# Led Lights for Glass Etching



## eman09 (Jan 17, 2010)

I am currently working on projects where I etch glass into plate glass and a light is used to highlight the etchings in a way from a base. Does anyone know of a source of some moderatly priced led lights with a supplied base for glass etching?

Also does anyone do this type of work? I am interested in seeing what you know about it. Its kinda a new venture for me. Any help or advice would be appreciated.


----------



## JohnR66 (Jan 18, 2010)

If I follow you, It sounds like you want to light the glass from the edge and have it illuminate the etching. The problem with flat glass has the green coloration that is quite apparent when you look at the edge of flat glass. It will tint the light green and diminish its brightness. Of course if you have a source for truly clear glass, you shouldn't have an issue, but I'd think that stuff would be expensive.

Another option is acrylic. It is ultra clear and it is easy to machine with home tooling, such as edge polishing. Of course acid etching won't work, so you have to use one of the other methods to create your image.

Unless the pieces are large, small low power LEDs are fine for this job.
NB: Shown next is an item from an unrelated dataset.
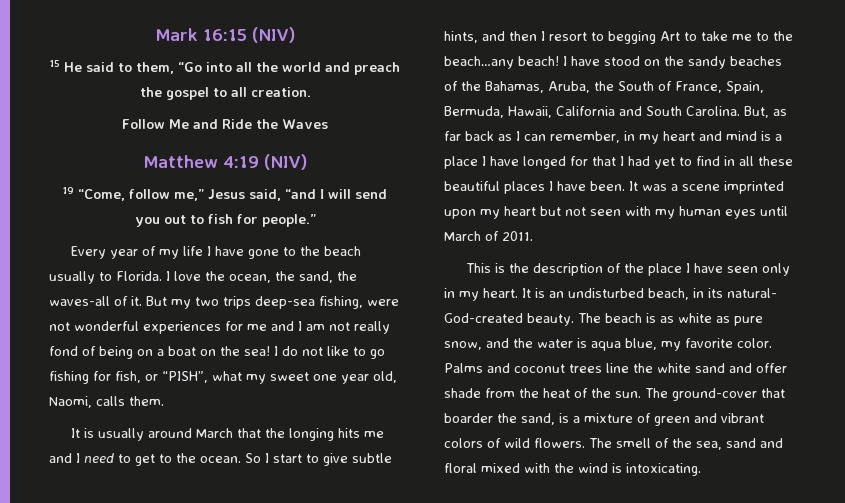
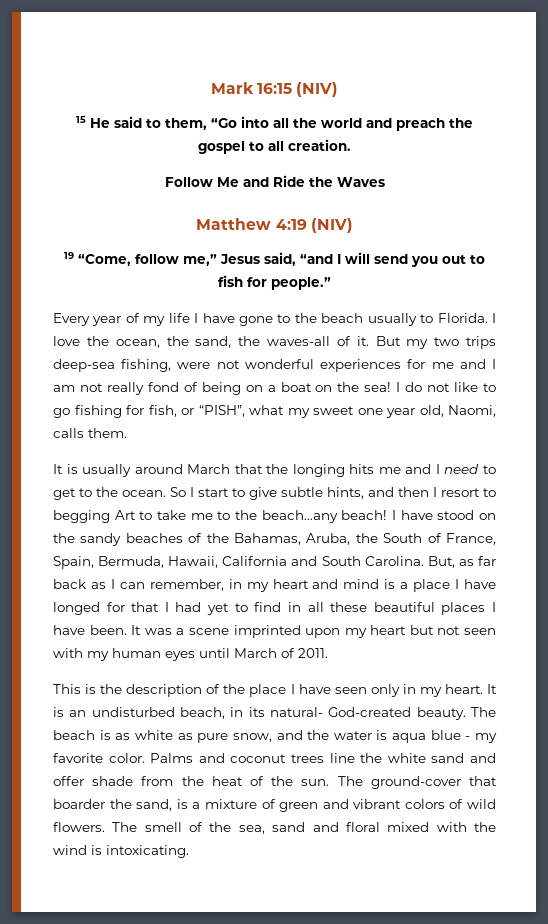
[625,338,657,350] blue, -> [430,730,471,740] blue -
Avoid cheap LEDs, like the ones on ebay that sell for $10 for 100 or the "better" ones, $15 for 50. None I have tried last for more than month even at low current.

Cree, Nichia and a few other make quality LEDs that last long.


----------



## HarryN (Jan 18, 2010)

The glass you need is called "low iron". It is a bit more, but not that expensive. Certainly plastics are more common.

There are some tricks to it - send me a pm and we can discuss off line.

Harry


----------



## blasterman (Jan 18, 2010)

I just finished a similiar project for a busy nightclub where I used clear rippled glass panels like this and put a mix of neutral white Rebels and blue Crees behind them. Looks pretty spectacular and lights up the entire room.

I'm now following through on the idea and building a table light using a box made of similiar glass. This is proving to be a lot more difficult than I thought even though the night club project was relatively easy.

I've thought about doing this with frosted glass, but found the green tint of conventional frosted plate glass to be annoying and distracting. Yeah...you want to invest in low iron glass. The LED part is otherwise pretty darn easy.


----------



## eman09 (Jan 18, 2010)

JohnR66, thats exactly what im talking about. I appreciate the tips. I saw a source awhile back that had clear glass for led lights which is probablly the low iron type that Harry's talking about. I'll post the link if I find it again.

Blasterman, your projects sound interesting and if youd be willing to share, Id love to see photos of them.


----------



## Capo_au (Jan 20, 2010)

I remember reading that the iron in glass is added during production to absorb UV radiation during use that would other wise bleach fabric and cause sunburn.

Rather than iron free glass you could perhaps find LED's that have a smaller out put in the green spectrum (520–570nm)? A royal blue Cree 4550 comes to mind but is of no use to you if you need pure white light. Just a thought :shrug:


----------



## eman09 (Jan 20, 2010)

That makes sense about the iron. Glass etching is sometimes used to block out the damaging UV rays as well, but obviously gets frosted and is primarily for creating privacy glass.

Thanks for the source. Right now it doesn't depend on the led color; im just experiementing. Im sure all colors will look neat.


----------



## bigterk (Apr 18, 2012)

I own a 120 watt cnc bed laser that I engrave images into and then edge light with led strips. This works well enough with 3/16" optix brand optical acrylic. I found that you can frame your projects with 1/4" aluminum channel and use RGB strips with a commonly available remote control to get whatever color you want . Multi layer projects look really cool when lit in this fashion.


----------